Kritiker werfen Albers außerdem vor, seine Aussagen stünden in Widerspruch zu dem, was später durch die Weitergabe interner Polizeipapiere an die Öffentlichkeit geriet. Nach Informationen der "Frankfurter Allgemeinen Zeitung" erhielt das Kölner Polizeipräsidium in der Silvesternacht sogar das Angebot, Verstärkung zu bekommen - lehnte die Hilfe jedoch ab.

Ein Sprecher des nordrhein-westfälischen Landesamts für Zentrale Polizeiliche Dienste (LZPD) in Duisburg sagte der Zeitung, die Leitstelle des LZPD habe in der Silvesternacht in ständigem Kontakt mit dem Polizeipräsidium in Köln gestanden.

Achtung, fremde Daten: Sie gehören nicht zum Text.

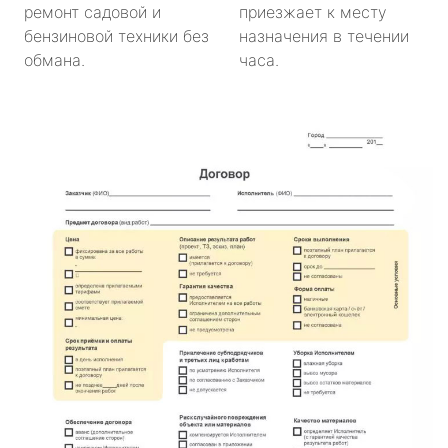
ремонт садовой и
приезжает к месту
бензиновой техники без
назначения в течении
обмана.
часа.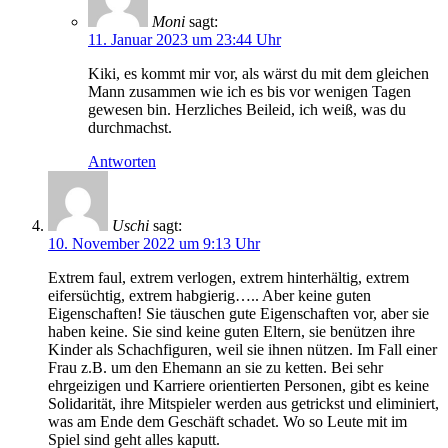
Moni
sagt:
11. Januar 2023 um 23:44 Uhr
Kiki, es kommt mir vor, als wärst du mit dem gleichen
Mann zusammen wie ich es bis vor wenigen Tagen
gewesen bin. Herzliches Beileid, ich weiß, was du
durchmachst.
Antworten
Uschi
sagt:
10. November 2022 um 9:13 Uhr
Extrem faul, extrem verlogen, extrem hinterhältig, extrem
eifersüchtig, extrem habgierig….. Aber keine guten
Eigenschaften! Sie täuschen gute Eigenschaften vor, aber sie
haben keine. Sie sind keine guten Eltern, sie benützen ihre
Kinder als Schachfiguren, weil sie ihnen nützen. Im Fall einer
Frau z.B. um den Ehemann an sie zu ketten. Bei sehr
ehrgeizigen und Karriere orientierten Personen, gibt es keine
Solidarität, ihre Mitspieler werden aus getrickst und eliminiert,
was am Ende dem Geschäft schadet. Wo so Leute mit im
Spiel sind geht alles kaputt.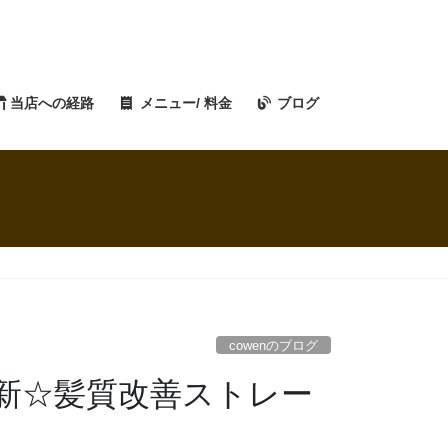
当店への経路
メニュー/ 料金
ブログ
cowenのブログ
一新☆髪質改善ストレー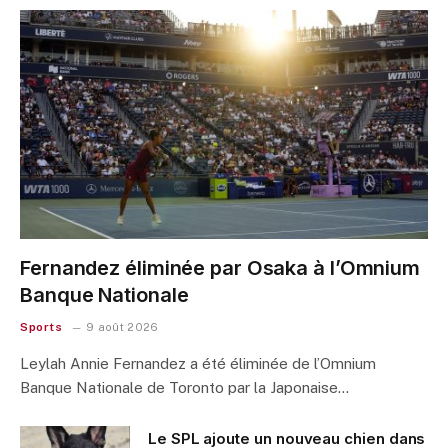
Fernandez éliminée par Osaka à l’Omnium
Banque Nationale
Sports
9 août 2026
Leylah Annie Fernandez a été éliminée de l’Omnium
Banque Nationale de Toronto par la Japonaise…
Le SPL ajoute un nouveau chien dans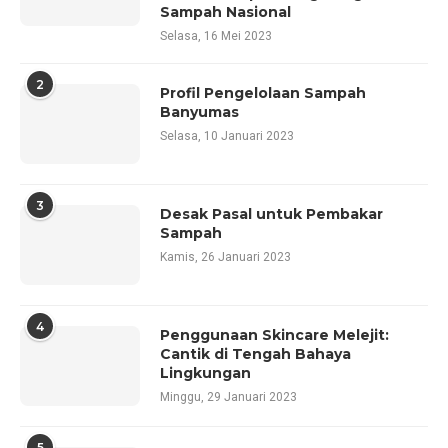
Sampah Nasional
Selasa, 16 Mei 2023
2
Profil Pengelolaan Sampah
Banyumas
Selasa, 10 Januari 2023
3
Desak Pasal untuk Pembakar
Sampah
Kamis, 26 Januari 2023
4
Penggunaan Skincare Melejit:
Cantik di Tengah Bahaya
Lingkungan
Minggu, 29 Januari 2023
5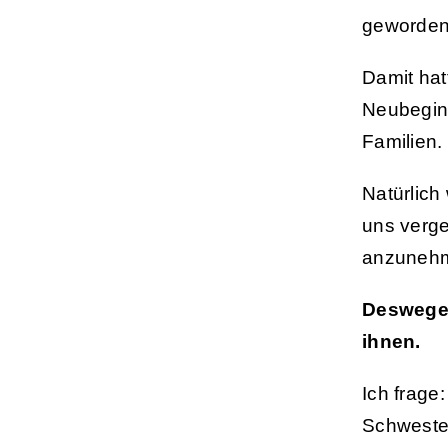
geworden:
Damit hat
Neubeginn
Familien.
Natürlich
uns verge
anzunehme
Deswegen
ihnen.
Ich frage
Schweste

Im Laufe der Nacht habe die Duisburger Leitstelle sogar aktiv in Köln nachgefragt, ob Verstärkung benötigt werde. "Die Hundertschaft stand zum Abruf bereit", so der Sprecher.

Albers teilte nun mit, er akzeptiere, dass die Polizeiführung und seine Person in die Kritik geraten seien. "Aber die Polizistinnen und Polizisten, die in der Silvesternacht rund um den Kölner Hauptbahnhof im Dienst waren, haben diese Kritik nicht verdient." Er dankte den Beamten für ihre Arbeit.

Es ist nicht das erste Mal, dass Albers in der Kritik stand, sondern die dritte politisch brisante Großlage in knapp anderthalb Jahren, die auf den Chef der größten Polizeibehörde Nordrhein-Westfalens zurückfällt. Im Herbst 2014 hatte die Polizei vor einer Gruppe randalierender Hooligans kapitulieren müssen. Später machte Albers während einer Affäre um ein Spezialeinsatzkommando keine gute Figur.